BPJS Kesehatan (Aktual/Ilst.Nelson)
BPJS Kesehatan (Aktual/Ilst.Nelson)

Jakarta, Aktual.com – Pernyataan Wakil Presiden Jusuf Kalla (JK) yang mewacanakan agar sebagian peran Badan Penyelenggara Jaminan Sosial (BPJS) soal Jaminan Kesehatan Nasional (JKN) diserahkan ke Pemda, bukan lah langkah yang tepat.

Menurut Koordinator BPJS Watch, Timboel Siregar, kalau pemda yang membiayai JKN maka pemda nanti akan minta tambahan Dana Alokasi Umum (DAU)/Dana Alokasi Khusus (DAK) dari APBN. Soalnya, kalau Pendapatan Asli Daerah (PAD) mereka dipotong, pasti pemda sendiri tak mau.

“Kalau pemda minta DAU/DAK dinaikkan ya ini kan sama juga APBN yang membiayai JKN. Kalau APBN langsung ke BPJS Kesehatan maka potensi korupsi bisa diminimalisir,” tandas dia.

Dia mengendus, kalau JKN dikelola pemda dan APBD maka ada kesempatan untuk dikorupsi, apalagi jika bupati atau walikotnya habis banyak uang bertarung di Pilkada.

Justru selama ini, pemda sendiri berutang ke BPJS Kesehatan. “Mestinya Pak Wapres menginfokan tentang piutang iuran JKN dari pemda (PNS dan Jamkesda) sebesar Rp957 miliar per akhir Juni 2016,” ujarnya.

Menurutnya, daripada menyerahkan sebagian kewenangan pembiayaan JKN ke pemda, pemerintah pusat sebaiknya memaksimalkan peran-peran pemda untuk mendukung JKN tersebut.

Seperti, pertama, pemerintah pusat meregulasikan kewajiban bagi pemda mengikutsertakan jamkesda-nya ke BPJS kesehatan paling lambat 1 Januari 2017.

“Kedua, harus ada sanksi bagi pemda yang menunggak iuran, agar piutang iuran JKN dari pemda sebesar Rp957 miliar tak terulang lagi. Termasuk sanksi untuk pemda yang tidak mengikutkan jamkesdanya ke BPJS,” jelas dia.
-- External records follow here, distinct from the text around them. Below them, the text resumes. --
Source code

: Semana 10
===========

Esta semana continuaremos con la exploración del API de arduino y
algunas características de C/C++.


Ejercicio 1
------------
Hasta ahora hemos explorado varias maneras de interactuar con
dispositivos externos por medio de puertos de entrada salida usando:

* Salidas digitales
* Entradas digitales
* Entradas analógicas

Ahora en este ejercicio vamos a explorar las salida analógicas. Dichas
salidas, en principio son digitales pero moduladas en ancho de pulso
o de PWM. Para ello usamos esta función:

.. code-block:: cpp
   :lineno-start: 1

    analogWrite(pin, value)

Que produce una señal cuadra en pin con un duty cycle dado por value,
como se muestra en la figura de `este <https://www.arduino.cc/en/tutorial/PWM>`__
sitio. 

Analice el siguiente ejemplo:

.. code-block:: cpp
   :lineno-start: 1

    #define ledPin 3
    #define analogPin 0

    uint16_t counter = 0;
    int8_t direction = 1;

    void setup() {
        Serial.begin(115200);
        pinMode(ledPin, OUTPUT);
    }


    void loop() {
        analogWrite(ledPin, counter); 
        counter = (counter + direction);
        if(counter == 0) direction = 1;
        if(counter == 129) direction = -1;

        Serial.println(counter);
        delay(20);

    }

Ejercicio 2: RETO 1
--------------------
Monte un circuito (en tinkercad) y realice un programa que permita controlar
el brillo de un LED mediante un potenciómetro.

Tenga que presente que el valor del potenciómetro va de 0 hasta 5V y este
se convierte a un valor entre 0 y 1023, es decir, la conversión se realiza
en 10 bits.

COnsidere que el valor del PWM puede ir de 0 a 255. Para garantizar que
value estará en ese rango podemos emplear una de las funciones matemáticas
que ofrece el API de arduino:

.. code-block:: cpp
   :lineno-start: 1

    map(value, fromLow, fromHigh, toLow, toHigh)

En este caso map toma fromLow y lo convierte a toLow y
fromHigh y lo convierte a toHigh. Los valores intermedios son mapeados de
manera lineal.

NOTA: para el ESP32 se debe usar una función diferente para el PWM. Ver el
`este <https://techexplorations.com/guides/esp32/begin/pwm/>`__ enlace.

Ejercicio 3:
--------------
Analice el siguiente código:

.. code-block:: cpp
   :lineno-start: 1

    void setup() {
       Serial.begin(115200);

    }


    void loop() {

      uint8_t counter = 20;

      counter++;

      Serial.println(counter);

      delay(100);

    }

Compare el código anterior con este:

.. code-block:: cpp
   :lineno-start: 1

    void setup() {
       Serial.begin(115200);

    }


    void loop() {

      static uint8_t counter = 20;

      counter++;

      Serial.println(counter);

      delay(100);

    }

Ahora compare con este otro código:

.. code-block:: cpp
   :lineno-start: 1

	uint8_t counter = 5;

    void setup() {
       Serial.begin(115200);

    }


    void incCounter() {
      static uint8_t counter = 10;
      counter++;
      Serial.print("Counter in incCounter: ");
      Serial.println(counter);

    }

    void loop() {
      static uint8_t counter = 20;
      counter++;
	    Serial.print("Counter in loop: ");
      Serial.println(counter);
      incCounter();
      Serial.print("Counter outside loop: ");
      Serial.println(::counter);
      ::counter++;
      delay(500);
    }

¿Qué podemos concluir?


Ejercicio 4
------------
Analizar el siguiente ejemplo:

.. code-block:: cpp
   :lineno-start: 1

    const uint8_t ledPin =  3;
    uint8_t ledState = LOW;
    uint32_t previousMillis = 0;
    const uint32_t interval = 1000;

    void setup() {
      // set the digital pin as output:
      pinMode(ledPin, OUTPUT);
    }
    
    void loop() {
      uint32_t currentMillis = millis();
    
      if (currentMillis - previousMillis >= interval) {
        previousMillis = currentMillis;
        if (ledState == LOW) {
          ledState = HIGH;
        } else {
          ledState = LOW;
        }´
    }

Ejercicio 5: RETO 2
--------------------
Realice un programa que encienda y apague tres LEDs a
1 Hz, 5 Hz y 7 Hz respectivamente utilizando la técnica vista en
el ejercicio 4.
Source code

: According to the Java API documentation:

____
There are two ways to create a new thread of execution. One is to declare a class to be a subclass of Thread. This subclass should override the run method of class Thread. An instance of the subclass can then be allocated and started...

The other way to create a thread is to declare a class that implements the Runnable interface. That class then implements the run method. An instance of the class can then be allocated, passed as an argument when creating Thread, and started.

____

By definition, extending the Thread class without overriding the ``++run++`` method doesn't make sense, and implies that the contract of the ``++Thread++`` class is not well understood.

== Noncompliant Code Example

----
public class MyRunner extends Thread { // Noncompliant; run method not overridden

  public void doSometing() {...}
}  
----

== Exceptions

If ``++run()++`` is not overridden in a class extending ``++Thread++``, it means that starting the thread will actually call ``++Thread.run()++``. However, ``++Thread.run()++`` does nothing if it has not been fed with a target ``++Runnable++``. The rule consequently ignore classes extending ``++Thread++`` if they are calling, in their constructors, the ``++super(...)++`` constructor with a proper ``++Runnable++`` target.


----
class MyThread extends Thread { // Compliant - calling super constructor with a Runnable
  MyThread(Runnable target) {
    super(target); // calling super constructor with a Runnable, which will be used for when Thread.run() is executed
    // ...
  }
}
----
Ketiga, pemda juga wajib patuh pada UU No. 36/2009 tentang Kesehatan yaitu dengan mengalokasikan APBD-nya minimal 10 persen. Dengan alokasi 10 persen ini pemda diharapkan bisa meningkatkan kualitas dan kuantitas infrastruktur kesehatan di daerahnya. Pemda juga harus meningkatkan peran-peran preventif dan promotif agar masyarakatnya sehat.

“Keempat, Pemda atas nama Dinkes-nya, BPJS Kesehatan dan RS-RS (provider BPJS Kesehatan) harus membangun sistem Pencegahan Kecurangan (fraud) sesuai perintah Pasal 46A Perpres No.19/2016. Nah Dinkes-Dinkes harus berinisiatif secepatnya untuk itu,” tandas dia.

Jika, hal-hal tersebut dijalankan secara baik, maka JKN akan berjalan baik termasuk masalah defisit BPJS bisa teratasi tanpa perlu melakukan desentralisasi pembiayaan JKN ke pemda.